In the case of the airlines, for example, the Clinton administration has said that the major carriers not only cut their prices when they were challenged by small competitors charging lower prices on certain routes; they also wooed away most of the passengers by flooding the routes with cheap flights leaving at more convenient times. When the smaller competitor gives up, the major airline cuts service and raises prices again.

Bork and the Chicago school argue that this strategy makes no sense because planes can quickly be redeployed into the market once prices rise. Therefore, the major airline could never recover the money it lost by lowering its prices.

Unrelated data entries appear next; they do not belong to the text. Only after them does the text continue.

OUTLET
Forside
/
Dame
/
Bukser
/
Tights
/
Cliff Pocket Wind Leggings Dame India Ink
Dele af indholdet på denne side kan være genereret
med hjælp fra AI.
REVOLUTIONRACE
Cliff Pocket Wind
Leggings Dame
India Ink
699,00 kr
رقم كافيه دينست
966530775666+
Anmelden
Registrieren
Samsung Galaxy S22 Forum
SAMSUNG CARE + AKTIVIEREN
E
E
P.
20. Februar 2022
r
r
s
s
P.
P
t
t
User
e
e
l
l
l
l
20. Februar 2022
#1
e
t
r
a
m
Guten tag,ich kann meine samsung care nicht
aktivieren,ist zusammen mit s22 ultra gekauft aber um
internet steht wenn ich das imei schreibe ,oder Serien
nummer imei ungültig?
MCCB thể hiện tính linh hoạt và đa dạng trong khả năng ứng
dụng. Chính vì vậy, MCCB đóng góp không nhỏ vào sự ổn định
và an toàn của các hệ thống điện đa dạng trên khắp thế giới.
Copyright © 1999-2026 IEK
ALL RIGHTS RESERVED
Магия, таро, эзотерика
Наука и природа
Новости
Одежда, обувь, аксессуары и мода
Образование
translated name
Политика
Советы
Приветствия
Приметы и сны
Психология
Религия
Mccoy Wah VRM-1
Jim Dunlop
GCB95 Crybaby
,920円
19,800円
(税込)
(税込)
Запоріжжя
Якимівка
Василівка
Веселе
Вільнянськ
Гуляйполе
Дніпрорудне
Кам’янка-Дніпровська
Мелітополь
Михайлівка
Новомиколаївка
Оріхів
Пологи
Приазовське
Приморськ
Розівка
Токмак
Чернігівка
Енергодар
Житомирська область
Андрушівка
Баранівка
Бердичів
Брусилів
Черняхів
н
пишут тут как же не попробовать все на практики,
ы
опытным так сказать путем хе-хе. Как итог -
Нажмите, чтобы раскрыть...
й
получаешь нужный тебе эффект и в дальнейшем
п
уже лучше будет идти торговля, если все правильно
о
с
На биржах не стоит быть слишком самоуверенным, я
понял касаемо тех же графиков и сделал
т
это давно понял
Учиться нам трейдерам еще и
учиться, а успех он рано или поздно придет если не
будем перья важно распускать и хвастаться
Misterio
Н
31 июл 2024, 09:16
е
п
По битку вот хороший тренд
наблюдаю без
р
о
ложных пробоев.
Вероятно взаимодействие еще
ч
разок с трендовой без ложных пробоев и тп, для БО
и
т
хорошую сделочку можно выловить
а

But the post-Chicago school counters that the ability of the major airlines to drive out one or two challengers on a few routes has the added value of scaring off new challengers who would expect to get the same treatment. This demonstration effect makes the likelihood of recouping the major carrier's original investment a lot higher. It was cited in a speech last year by Roger Fones, the prosecutor leading the Justice Department's antitrust investigation of the airlines.

"There are things that are rational in a game theory model that look irrational from a straightforward neoclassical view," said Garth Saloner, Magowan professor of economics and strategic management at Stanford University's business school and a leading member of the post-Chicago camp.

The post-Chicago school has also examined the predatory nature of a host of exclusive deals in which dominant companies use their power not simply to cut their prices but to raise the cost of doing business for their smaller rivals.

For example, the FTC is investigating charges that spice maker McCormick & Co. may have gone too far in its efforts to pay supermarkets to give its products prominent shelf space. The Justice Department is investigating Anheuser-Busch for signing exclusive agreements with beer distributors and paying them extra fees if they don't distribute rival brands.

Another theory involves a company using its dominance of one market to force its way into another. That is what the Justice Department claims Microsoft was doing when it forced computer makers who wanted to buy its Windows operating system to load its Web browsing software also. And it is also related to charges that 3M forces distributors eager to get its popular self-stick notes to also buy its less popular cellophane tape.

Whether the post-Chicago theories end up having as far-reaching influence as the Chicago school will ultimately be decided by the Supreme Court. The record so far has been mixed. The court appeared to subscribe to some post-Chicago theories in a 1992 decision involving Eastman Kodak Co., but the next year it gave a ringing endorsement of the Chicago approach in the Brown & Williamson case.

In addition, at least two of the nine justices, Stephen Breyer and Antonin Scalia, are known as strong followers of the Chicago school.

But the post-Chicagoans are optimistic that their time may be coming. "The P word is still a dirty word in some antitrust circles," Saloner said, speaking of predation. "But there is always a lag between the theory and the legal system."